The Meduxnekeag River Association is coordinating a water classification project within the Meduxnekeag River watershed.
Water Classification provides a framework under New Brunswick’s Clean Water Act to help communities plan and set goals for water quality, and to help them achieve their water quality goals through action planning and watershed management.
The Water Classification Regulation defines classification as " …a water management method used to harmonize the use and protection of watercourses. In general, it involves categorizing watercourses into classes, and then managing those watercourses according to goals or standards set for each class".
Over the next year, we will be gathering, and sharing, as much information about the Meduxnekeag as we can. Its history: what it was like and how it has been used in the past; its present condition, based on the results of water quality and other tests we’ve been carrying out; what’s special about it; and, what vision people who live here have for its future.
Figure 1. Water Classification of a Typical Watershed.
The boundaries of this watershed are represented by the thin black line. To the right is a sub-watershed within the larger watershed. These waters supply drinking water to a downstream municipality and are clasified AP. The lake at the left of the map is classified AL. A small lake and tributary at the top of the map is classified in the Outstanding Natural Waters class. Other waters in the watershed are classified A,B, or C.
----
- _Requirement A_
Based on the water classification passage, state whether each of the following statements agrees with it, answering yes or no and quoting the words of the passage that decide it: (i) the lake at the left of the map is classified AP; (ii) the waters that supply drinking water to a downstream municipality are classified AP; (iii) the watershed boundaries are represented by a thick red line.

- _Material provided_
----
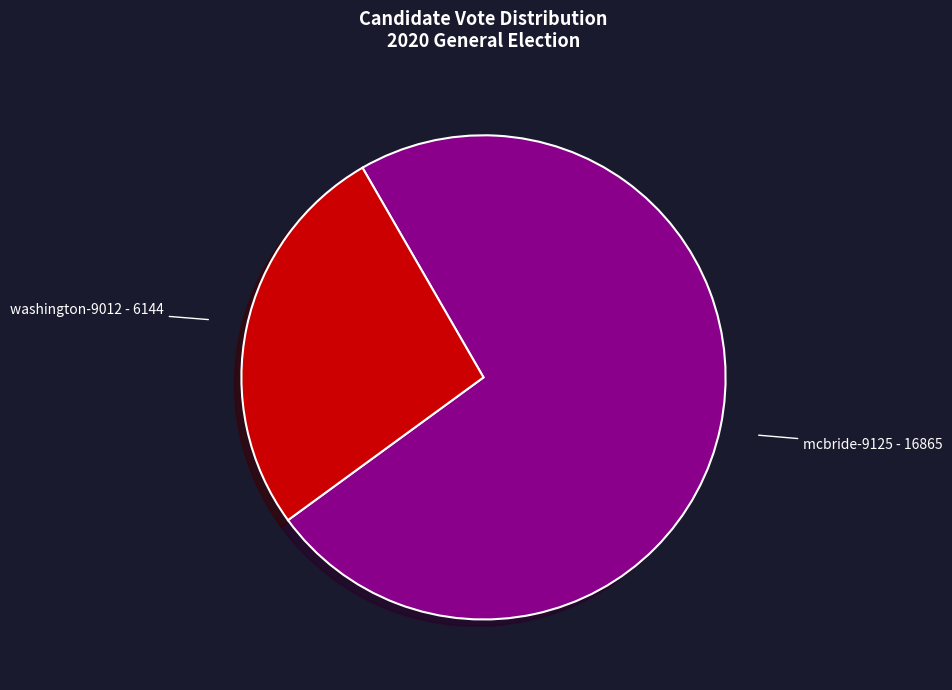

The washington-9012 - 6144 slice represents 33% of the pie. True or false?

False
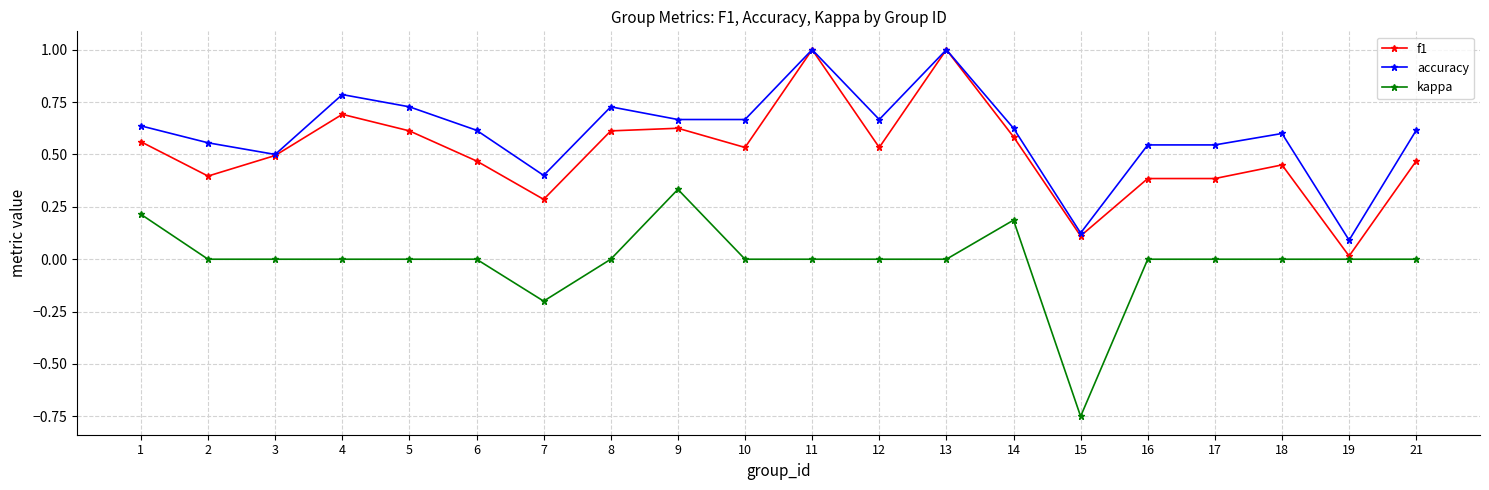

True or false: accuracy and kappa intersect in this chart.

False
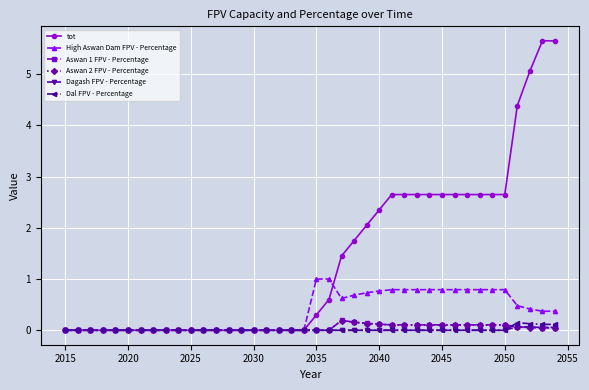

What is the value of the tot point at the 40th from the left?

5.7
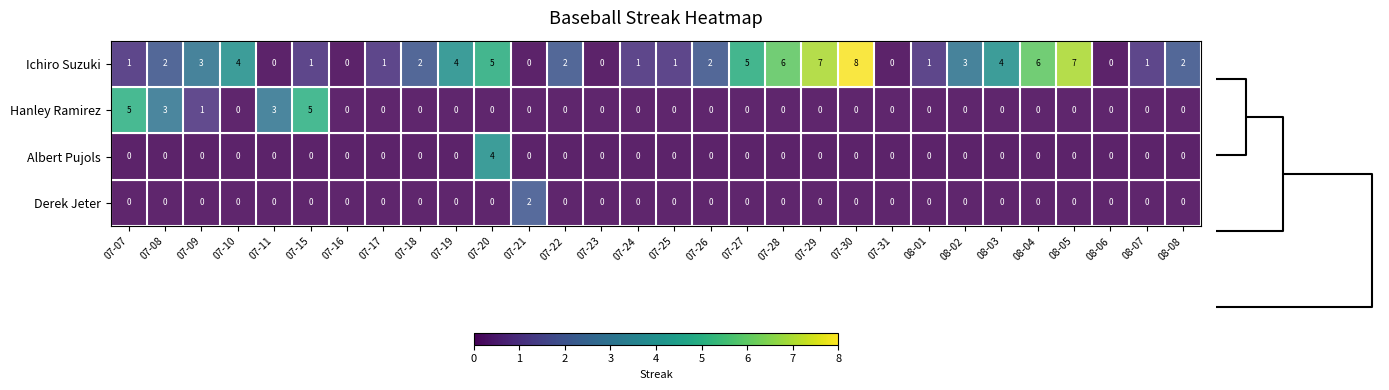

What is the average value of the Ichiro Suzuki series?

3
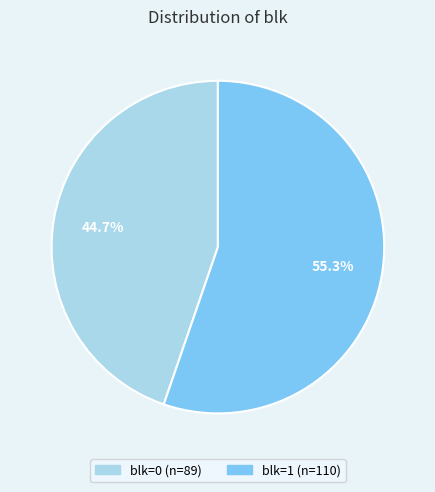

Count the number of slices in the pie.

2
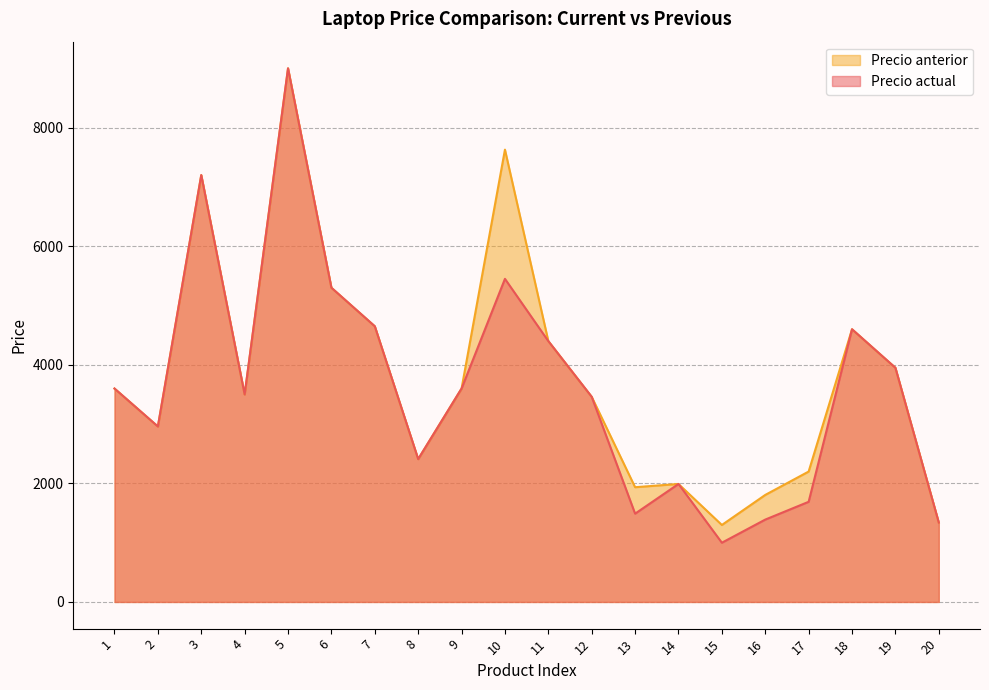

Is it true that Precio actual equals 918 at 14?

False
----
- _Requirement B_
Format the stretch of the listing from the line containing "What is the average" through the end of the listing as a numbered list, leaving out blank lines and pictures.

- _Exercise solution A_
(i) No: "The lake at the left of the map is classified AL."
(ii) Yes: "These waters supply drinking water to a downstream municipality and are clasified AP."
(iii) No: "The boundaries of this watershed are represented by the thin black line."

- _Exercise solution B_
1. What is the average value of the Ichiro Suzuki series?
2. 3
3. Count the number of slices in the pie.
4. 2
5. Is it true that Precio actual equals 918 at 14?
6. False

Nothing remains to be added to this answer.